Des besoins massifs d’accueil et d’accompagnement. On vit plus longtemps, mais avec des soins plus longs et plus coûteux. C’est une bonne nouvelle – preuve de notre progrès collectif – mais cela impose d’adapter notre société : postes de travail repensés, formation continue, passage progressif à la retraite au lieu d’un arrêt brutal, soutien des aidants familiaux…
Et la baisse des naissances, qu’implique-t-elle ?
Moins de naissances, c’est moins d’actifs demain. Ce recul s’est accéléré depuis dix ans. Il peut refléter des progrès sociaux – émancipation féminine, parentalité choisie – mais aussi un malaise : emploi précaire, logement cher, inquiétudes climatiques. Ces difficultés à se projeter créent un cercle vicieux : une jeunesse inquiète fait moins d’enfants, ce qui accentue encore le vieillissement. Cela interroge sur notre capacité collective à redonner confiance dans l’avenir.
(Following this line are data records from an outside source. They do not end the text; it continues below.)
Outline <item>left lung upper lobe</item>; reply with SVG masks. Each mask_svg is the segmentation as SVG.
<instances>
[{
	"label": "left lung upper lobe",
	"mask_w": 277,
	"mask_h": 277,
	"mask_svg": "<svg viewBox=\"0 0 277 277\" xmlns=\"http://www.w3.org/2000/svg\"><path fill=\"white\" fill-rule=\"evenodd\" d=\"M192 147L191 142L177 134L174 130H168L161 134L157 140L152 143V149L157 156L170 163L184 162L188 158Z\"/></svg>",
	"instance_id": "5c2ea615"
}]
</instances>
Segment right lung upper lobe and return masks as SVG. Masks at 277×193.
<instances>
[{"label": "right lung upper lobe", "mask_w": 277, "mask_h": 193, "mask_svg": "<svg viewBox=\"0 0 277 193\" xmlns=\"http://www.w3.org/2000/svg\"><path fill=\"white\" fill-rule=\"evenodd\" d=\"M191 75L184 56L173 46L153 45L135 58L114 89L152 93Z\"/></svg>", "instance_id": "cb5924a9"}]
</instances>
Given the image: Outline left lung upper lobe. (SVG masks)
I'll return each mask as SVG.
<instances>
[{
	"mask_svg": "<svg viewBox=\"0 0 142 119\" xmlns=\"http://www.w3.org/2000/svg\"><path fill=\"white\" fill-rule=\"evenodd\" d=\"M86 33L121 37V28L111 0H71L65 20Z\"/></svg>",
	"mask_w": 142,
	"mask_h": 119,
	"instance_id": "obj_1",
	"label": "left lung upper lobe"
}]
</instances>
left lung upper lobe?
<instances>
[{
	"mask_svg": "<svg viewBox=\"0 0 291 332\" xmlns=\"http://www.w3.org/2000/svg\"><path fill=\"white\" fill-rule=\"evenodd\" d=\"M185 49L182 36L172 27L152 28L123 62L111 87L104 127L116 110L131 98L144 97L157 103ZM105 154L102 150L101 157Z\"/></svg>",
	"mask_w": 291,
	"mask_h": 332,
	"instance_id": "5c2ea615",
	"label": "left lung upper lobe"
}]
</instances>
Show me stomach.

L’immigration peut-elle compenser ce manque d’actifs ?
Elle peut aider, mais elle ne suffira pas. Le vieillissement n’est pas homogène dans le monde : certaines zones connaissent une transition démographique rapide, d’autres beaucoup plus lente. Ce décalage crée des pressions migratoires naturelles : d’un côté, des pays qui manquent de main-d’œuvre ; de l’autre, des pays dont la jeunesse reste nombreuse. Ces flux pèseront forcément sur nos politiques dans les années qui viennent et sur notre façon de concevoir la solidarité internationale.
Comment les autres pays s’organisent-ils face à ce vieillissement ?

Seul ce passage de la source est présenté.